* Material shown *
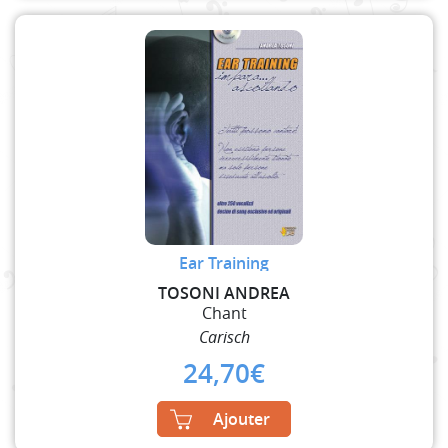
Ear Training
TOSONI ANDREA
Chant
Carisch
24,70
€
Ajouter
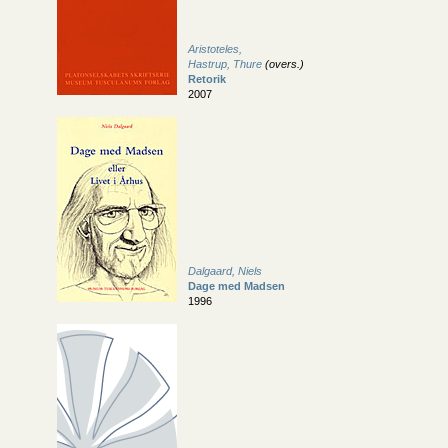
Aristoteles,
Hastrup, Thure
(overs.)
Retorik
2007
Dalgaard, Niels
Dage med Madsen
1996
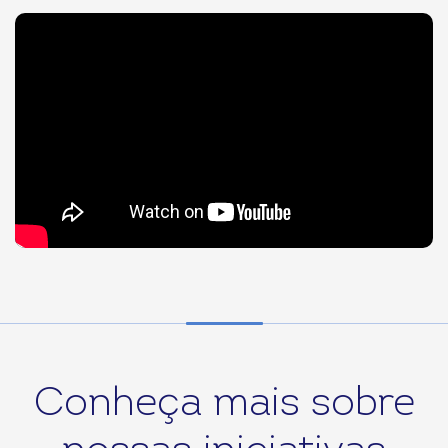
Conheça mais sobre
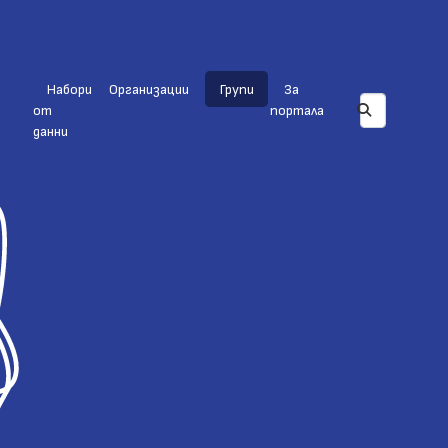
Набори
Организации
Групи
За
от
портала
данни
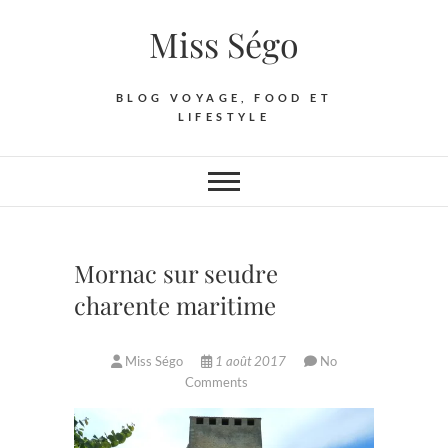
Skip
Miss Ségo
to
content
BLOG VOYAGE, FOOD ET
LIFESTYLE
Mornac sur seudre
charente maritime
Miss Ségo
1 août 2017
No
Comments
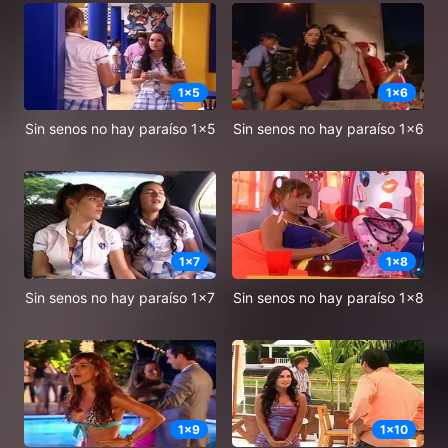
1
x
5
1
x
6
Sin senos no hay paraíso 1x5
Sin senos no hay paraíso 1x6
1
x
7
1
x
8
Sin senos no hay paraíso 1x7
Sin senos no hay paraíso 1x8
1
x
9
1
x
10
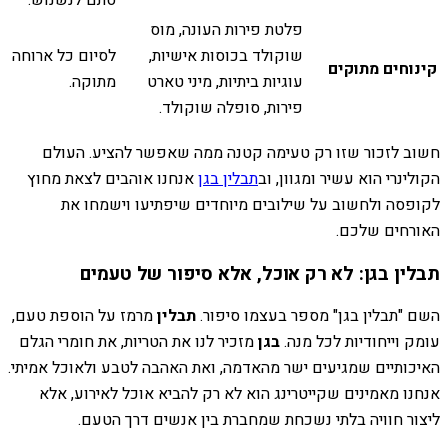
סתם לנשנוש.
פלטת פירות העונה, מוס
שוקולד בכוסות אישיות,
לסיום כל ארוחה
קינוחים מתוקים
עוגיות ביתיות, מיני טארט
מתוקה.
פירות, סופלה שוקולד.
חשוב לזכור שזו רק טעימה קטנה ממה שאפשר להציע. העולם
הקולינרי הוא עשיר ומגוון, וב
תבלין בגן
אנחנו אוהבים לצאת מחוץ
לקופסה ולחשוב על שילובים מיוחדים שיפתיעו וישמחו את
האורחים שלכם.
תבלין בגן: לא רק אוכל, אלא סיפור של טעמים
השם "תבלין בגן" מספר בעצמו סיפור.
תבלין
מרמז על הוספת טעם,
עומק וייחודיות לכל מנה.
בגן
מזכיר לנו את הטריות, את חומרי הגלם
האיכותיים שמגיעים ישר מהאדמה, ואת האהבה לטבע ולאוכל אמיתי.
אנחנו מאמינים שקייטרינג הוא לא רק להביא אוכל לאירוע, אלא
ליצור חוויה בלתי נשכחת שמחברת בין אנשים דרך הטעם.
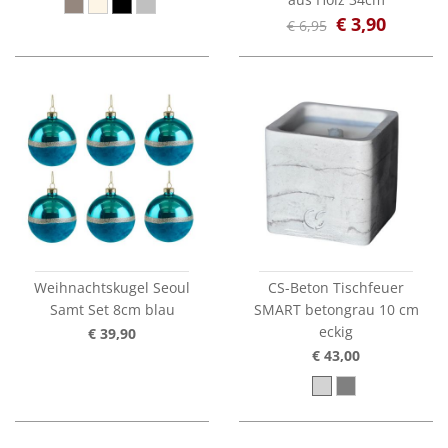
€ 3,90
€ 6,95
Weihnachtskugel Seoul
CS-Beton Tischfeuer
Samt Set 8cm blau
SMART betongrau 10 cm
eckig
€ 39,90
€ 43,00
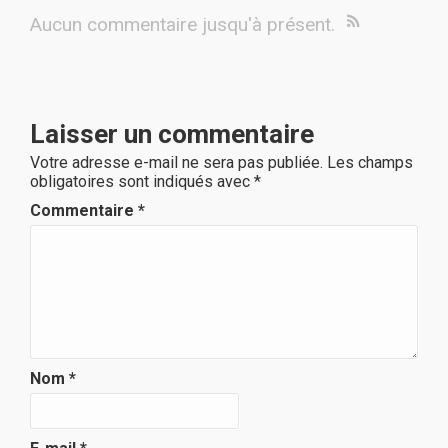
Aucun commentaire jusqu'à présent.
Laisser un commentaire
Votre adresse e-mail ne sera pas publiée.
Les champs
obligatoires sont indiqués avec
*
Commentaire
*
Nom
*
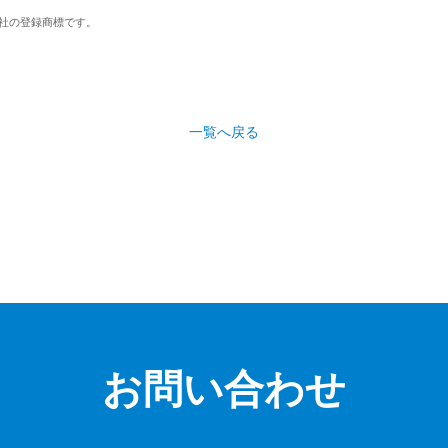
社の登録商標です。
一覧へ戻る
お問い合わせ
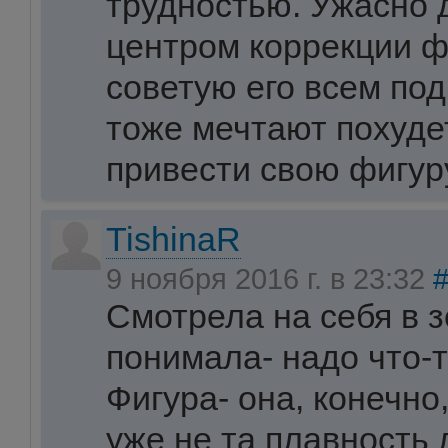
трудностью. Ужасно 
центром коррекции ф
советую его всем под
тоже мечтают похуде
привести свою фигуру
TishinaR
9 ноября 2016 г. в 23:32
Смотрела на себя в з
понимала- надо что-т
Фигура- она, конечно,
уже не та плавность 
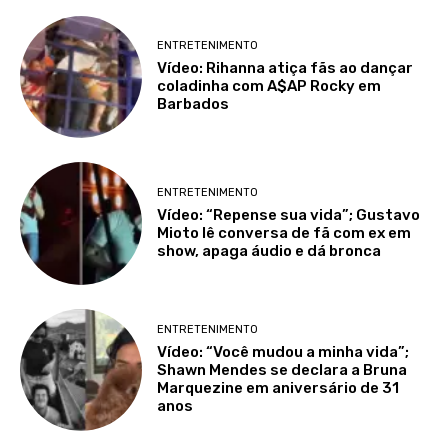
ENTRETENIMENTO
Vídeo: Rihanna atiça fãs ao dançar
coladinha com A$AP Rocky em
Barbados
ENTRETENIMENTO
Vídeo: “Repense sua vida”; Gustavo
Mioto lê conversa de fã com ex em
show, apaga áudio e dá bronca
ENTRETENIMENTO
Vídeo: “Você mudou a minha vida”;
Shawn Mendes se declara a Bruna
Marquezine em aniversário de 31
anos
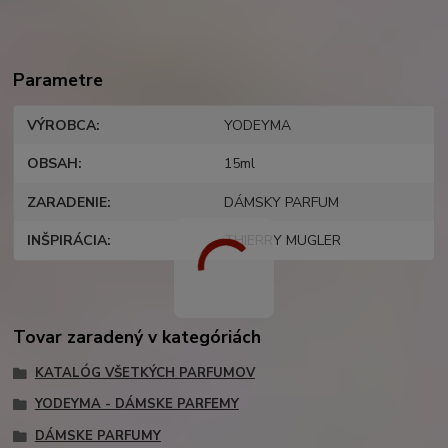
Parametre
VÝROBCA
YODEYMA
OBSAH
15ml
ZARADENIE
DÁMSKY PARFUM
INŠPIRÁCIA
THIERRY MUGLER
Tovar zaradený v kategóriách
KATALÓG VŠETKÝCH PARFUMOV
YODEYMA - DÁMSKE PARFEMY
DÁMSKE PARFUMY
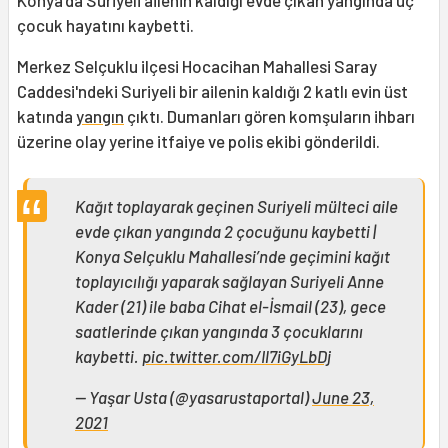
Konya'da Suriyeli ailenin kaldığı evde çıkan yangında üç
çocuk hayatını kaybetti.
Merkez Selçuklu ilçesi Hocacihan Mahallesi Saray
Caddesi'ndeki Suriyeli bir ailenin kaldığı 2 katlı evin üst
katında
yangın
çıktı. Dumanları gören komşuların ihbarı
üzerine olay yerine itfaiye ve polis ekibi gönderildi.
Kağıt toplayarak geçinen Suriyeli mülteci aile
evde çıkan yangında 2 çocuğunu kaybetti |
Konya Selçuklu Mahallesi’nde geçimini kağıt
toplayıcılığı yaparak sağlayan Suriyeli Anne
Kader (21) ile baba Cihat el-İsmail (23), gece
saatlerinde çıkan yangında 3 çocuklarını
kaybetti.
pic.twitter.com/Il7iGyLbDj
— Yaşar Usta (@yasarustaportal)
June 23,
2021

* Problem *
Write out every line of the listing above without changing a word, and leave the pictures out of your answer.

* Exercise result *
Ear Training
TOSONI ANDREA
Chant
Carisch
24,70
€
Ajouter
Aristoteles,
Hastrup, Thure
(overs.)
Retorik
2007
Dalgaard, Niels
Dage med Madsen
1996
Conheça mais sobre
Набори
Организации
Групи
За
от
портала
данни
Skip
Miss Ségo
to
content
BLOG VOYAGE, FOOD ET
LIFESTYLE
Mornac sur seudre
charente maritime
Miss Ségo
1 août 2017
No
Comments
1
x
5
1
x
6
Sin senos no hay paraíso 1x5
Sin senos no hay paraíso 1x6
1
x
7
1
x
8
Sin senos no hay paraíso 1x7
Sin senos no hay paraíso 1x8
1
x
9
1
x
10
סתם לנשנוש.
פלטת פירות העונה, מוס
שוקולד בכוסות אישיות,
לסיום כל ארוחה
קינוחים מתוקים
עוגיות ביתיות, מיני טארט
מתוקה.
פירות, סופלה שוקולד.
חשוב לזכור שזו רק טעימה קטנה ממה שאפשר להציע. העולם
הקולינרי הוא עשיר ומגוון, וב
תבלין בגן
אנחנו אוהבים לצאת מחוץ
לקופסה ולחשוב על שילובים מיוחדים שיפתיעו וישמחו את
האורחים שלכם.
תבלין בגן: לא רק אוכל, אלא סיפור של טעמים
השם "תבלין בגן" מספר בעצמו סיפור.
תבלין
מרמז על הוספת טעם,
עומק וייחודיות לכל מנה.
בגן
מזכיר לנו את הטריות, את חומרי הגלם
האיכותיים שמגיעים ישר מהאדמה, ואת האהבה לטבע ולאוכל אמיתי.
אנחנו מאמינים שקייטרינג הוא לא רק להביא אוכל לאירוע, אלא
ליצור חוויה בלתי נשכחת שמחברת בין אנשים דרך הטעם.
€ 3,90
€ 6,95
Weihnachtskugel Seoul
CS-Beton Tischfeuer
Samt Set 8cm blau
SMART betongrau 10 cm
eckig
€ 39,90
€ 43,00
Aucun commentaire jusqu'à présent.
Laisser un commentaire
Votre adresse e-mail ne sera pas publiée.
Les champs
obligatoires sont indiqués avec
*
Commentaire
*
Nom
*
社の登録商標です。
一覧へ戻る
お問い合わせ
трудностью. Ужасно 
центром коррекции ф
советую его всем под
тоже мечтают похуде
привести свою фигуру
TishinaR
9 ноября 2016 г. в 23:32
Смотрела на себя в з
понимала- надо что-т
Фигура- она, конечно,
уже не та плавность 
ENTRETENIMENTO
Vídeo: Rihanna atiça fãs ao dançar
coladinha com A$AP Rocky em
Barbados
ENTRETENIMENTO
Vídeo: “Repense sua vida”; Gustavo
Mioto lê conversa de fã com ex em
show, apaga áudio e dá bronca
ENTRETENIMENTO
Vídeo: “Você mudou a minha vida”;
Shawn Mendes se declara a Bruna
Marquezine em aniversário de 31
anos
Parametre
VÝROBCA
YODEYMA
OBSAH
15ml
ZARADENIE
DÁMSKY PARFUM
INŠPIRÁCIA
THIERRY MUGLER
Tovar zaradený v kategóriách
KATALÓG VŠETKÝCH PARFUMOV
YODEYMA - DÁMSKE PARFEMY
DÁMSKE PARFUMY
Konya'da Suriyeli ailenin kaldığı evde çıkan yangında üç
çocuk hayatını kaybetti.
Merkez Selçuklu ilçesi Hocacihan Mahallesi Saray
Caddesi'ndeki Suriyeli bir ailenin kaldığı 2 katlı evin üst
katında
yangın
çıktı. Dumanları gören komşuların ihbarı
üzerine olay yerine itfaiye ve polis ekibi gönderildi.
Kağıt toplayarak geçinen Suriyeli mülteci aile
evde çıkan yangında 2 çocuğunu kaybetti |
Konya Selçuklu Mahallesi’nde geçimini kağıt
toplayıcılığı yaparak sağlayan Suriyeli Anne
Kader (21) ile baba Cihat el-İsmail (23), gece
saatlerinde çıkan yangında 3 çocuklarını
kaybetti.
pic.twitter.com/Il7iGyLbDj
— Yaşar Usta (@yasarustaportal)
June 23,
2021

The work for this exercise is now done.